Это был ответ. Понятно — Сивков звал моего старшину на совет дембелей, и по какому вопросу ясно, как и ясен ответ Николая — он не вижу ничего дурного в том, что вору дали по рукам, надо было — по зубам.
Сивков ушёл один, а мы принялись обсуждать варианты притеснений, которые нал нами могут учинить дембеля в отряде. Обсуждали, ничуть не стесняясь присутствия дембеля Сосненко.
— Ты, Антоха, вот что, на палубу в ночную пору один не выходи, — сказал Теслик.
— Так меня же вахта будит двигатель прогревать.
— Я скажу, чтоб меня будили, — вмешался Сосненко.
— Да нет, Коля, спасибо. Признаться, ни Цилиндрик, ни Сивка-Бурка меня не смущают. Первый гномом зачат, у второго — попа шире плеч.
— Ты у нас крутой, Антоха, — похлопал моё плечо Ваня рогаль.
Крутой не крутой, но как оно будет в отряде? Признаться, смущало. Год уже прослужил, но с явным проявлением дедовщины пока не сталкивался. В Анапе не было молодых — курсанты и старшины. На катере со старшиной мне шибко повезло — мировой парень Коля Сосненко. Остальные ребята тоже ничего — каждый чего-то стоит. Даже Цилиндрик. Надо только приглядеться — не клеймить с плеча и навсегда.
Для зимних разборок за мной уже немало грехов поднакопилось. Взять только инцидент с Ваней Богдановым. Наверняка в первом звене он меня ссученным представил — мол, стучит Агапов особисту. А теперь с дембелем Сивковым стычка — не помереть мне своей смертью.

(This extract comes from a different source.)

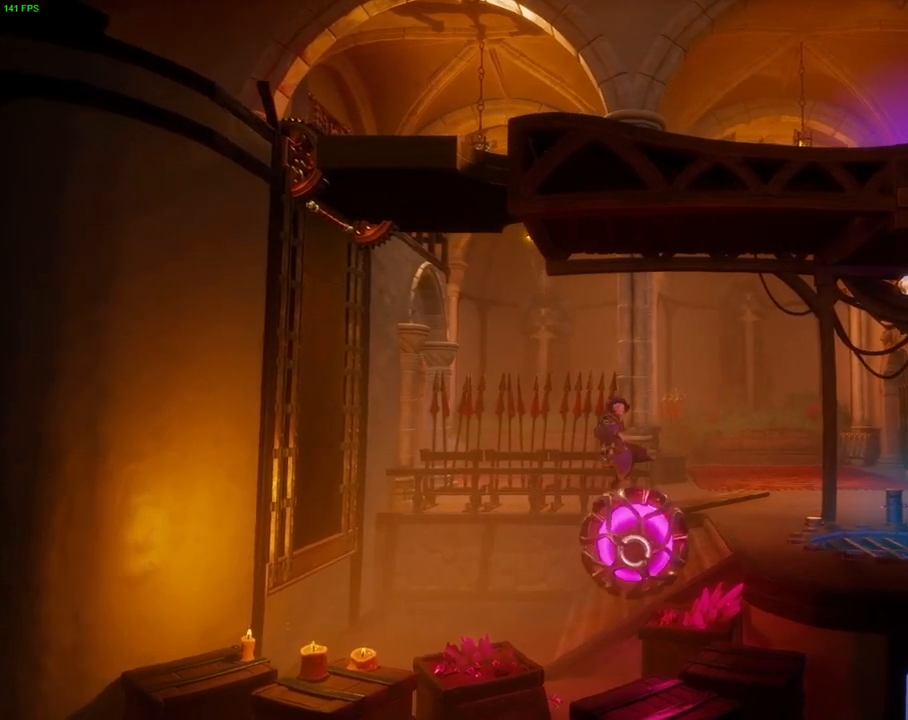
{"dt_ms": 500, "buttons": [], "left_stick": "right", "right_stick": "center", "events": []}
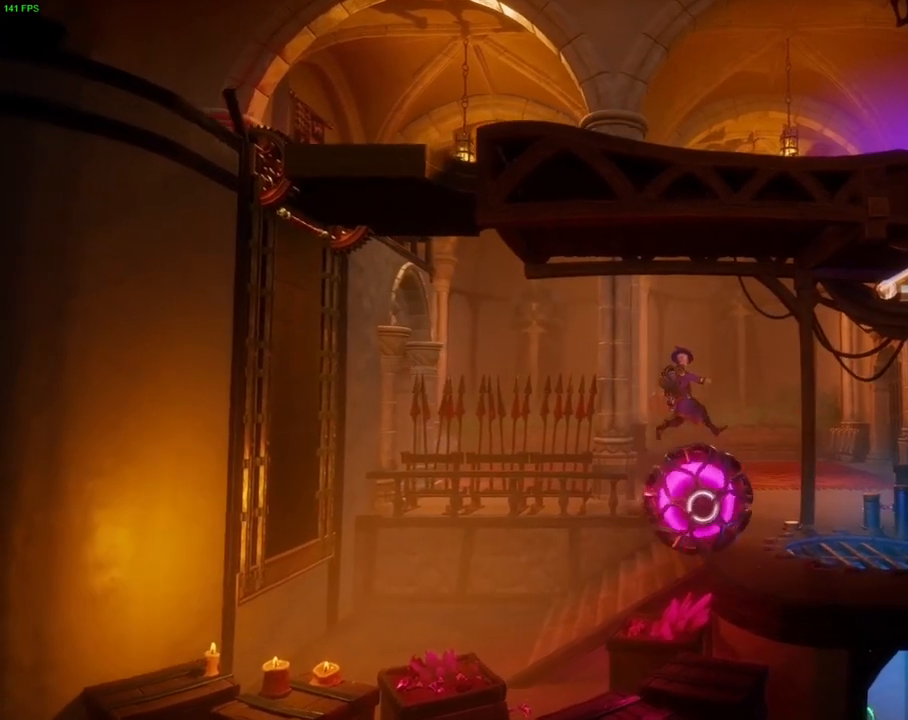
{"dt_ms": 500, "buttons": [], "left_stick": "right", "right_stick": "center", "events": []}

Приснился сон. В Увелке иду по главной улице вниз с Бугра к центру, к вокзалу. Безлюдно и сумрачно. Только вижу, возле здания райисполкома — ну, там, где остановка городского автобуса — мужики гроб на машину грузят. Начинают правильно — заносят один край на кузов и толкают. Потом сами вскарабкиваются и тогда уже ерундят — ставят гроб на попа. А как же поставишь — торцевые доски у него под углом. И падают, конечно — причём, гроб в кузов, а его обитатель лицом в асфальт. Погребальщики, матюгнувшись с досады, спускаются, стаскивают гроб, стыкуют с покойником — и процедура повторяется.
— Эй, — говорю, — мужики, чего ерундой маетесь?
Отвечает один:
— Сказали гроб с покойником в кузов поставить — вот и ставим.
— Ну-ну, а кого хороним? — наклонился над брякнувшимся телом, повернул за плечо, в лицо глянул. А это — мама дорогая! — Цилиндрик. Когда умереть-то успел? Цындраков глаза вдруг открывает, хвать меня за горло. А зубами так страшно скрежещет, так страшно. Они у него большие, клыкастые — того и гляди, в лицо вцепится. Этот скрежет да ещё страх парализовали меня — ни бежать, ни отбиться не могу….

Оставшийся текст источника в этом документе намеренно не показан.